Sunday, March 12, 2017

Your Words Are My Words

Question: Why is your art full of other people's words when you could have written any of them yourself?

The MAMA Project in Bastion Square, Victoria. Photo by Linda Goldstein.

I'm getting ready for this year's MAMA Project installation at the Deer Lake Gallery, and posting here and there on social media some of the words that the project contains. These words all come from interviews with other mothers. Despite being a writer, myself, with way too much to say, myself, if you ask my family, most of my work comes from interviews. Why? Because people need to be heard. I have a stage. Why would I not share it?

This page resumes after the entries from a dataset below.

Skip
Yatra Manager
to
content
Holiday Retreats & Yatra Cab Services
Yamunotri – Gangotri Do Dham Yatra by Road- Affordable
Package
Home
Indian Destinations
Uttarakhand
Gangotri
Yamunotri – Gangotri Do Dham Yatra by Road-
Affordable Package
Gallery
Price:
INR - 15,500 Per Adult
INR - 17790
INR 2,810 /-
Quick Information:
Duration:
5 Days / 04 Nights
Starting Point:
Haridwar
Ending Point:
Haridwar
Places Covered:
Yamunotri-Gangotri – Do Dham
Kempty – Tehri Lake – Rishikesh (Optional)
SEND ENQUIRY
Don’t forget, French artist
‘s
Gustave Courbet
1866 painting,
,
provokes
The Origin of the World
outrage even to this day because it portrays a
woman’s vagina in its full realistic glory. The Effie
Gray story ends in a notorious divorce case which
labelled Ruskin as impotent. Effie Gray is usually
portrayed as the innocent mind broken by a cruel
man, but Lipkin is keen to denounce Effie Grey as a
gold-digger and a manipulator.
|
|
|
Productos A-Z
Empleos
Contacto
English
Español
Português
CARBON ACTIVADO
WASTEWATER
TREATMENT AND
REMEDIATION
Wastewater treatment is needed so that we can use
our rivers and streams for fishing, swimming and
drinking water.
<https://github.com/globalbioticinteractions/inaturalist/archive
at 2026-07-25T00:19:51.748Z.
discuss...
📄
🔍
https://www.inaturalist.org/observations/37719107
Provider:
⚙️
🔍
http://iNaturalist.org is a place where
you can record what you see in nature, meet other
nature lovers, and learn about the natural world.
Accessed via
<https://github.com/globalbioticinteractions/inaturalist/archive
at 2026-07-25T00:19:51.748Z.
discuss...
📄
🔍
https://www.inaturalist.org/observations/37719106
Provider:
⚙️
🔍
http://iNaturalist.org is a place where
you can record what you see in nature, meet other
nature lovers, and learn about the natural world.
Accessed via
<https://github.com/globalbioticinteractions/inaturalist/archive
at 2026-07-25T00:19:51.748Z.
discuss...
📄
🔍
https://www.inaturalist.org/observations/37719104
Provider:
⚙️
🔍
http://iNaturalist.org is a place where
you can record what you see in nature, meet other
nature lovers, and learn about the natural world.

Bigger than that obvious bit of logic, though, is that I don't want to sit on a little soapbox as an artist. It's really very easy to fall into that comfy place, especially as somebody with so much to say (irony: here I am posting to my blog... again). But my own ideas by themselves are rather limiting, even to me. I could absolutely have created an installation about my own experience of mothering, and quickly filled a room with the sounds and text and images of my own experience. It would have been much easier, in fact, not to have travelled around interviewing all kinds of people. But then it wouldn't be about all kinds of people, and it would be easy to write-off my expression as just one person's experience.

Mothering is everyperson's experience. Even people who have never mothered. Even people who have never been mothered. These people's experience or lack thereof is interesting. And most interesting to me is that the more people I interview and showcase in the project, the more diverse the project is... and the more homogeneous. (Whaaaa---?) I mean that as humans we all have similar needs. And these needs extend far beyond mothering and being mothered, but they're rooted in where we come from, as social animals. They're rooted in the feelings we had when we looked up into our mothers' faces as babies and absorbed all of their feelings and needs and history, and developed those things into who we became. They're rooted in how we discover ourselves passing on these feelings and needs and history on down to our own children, or to those we care for in life. The more I record and spread these stories and the emotions that accompany them, the more we see that we are all connected; all sharing the same great love. At its core, the MAMA Project and much of my other work is about human connection, and I need to show a great range of humanity to make that connection happen.

So when I make a book or an installation or a blog post or even just a single painting that is built around somebody else's words, those words are mine, too. I hope that, through the process of seeing them in the context of my work or project, they become your words too.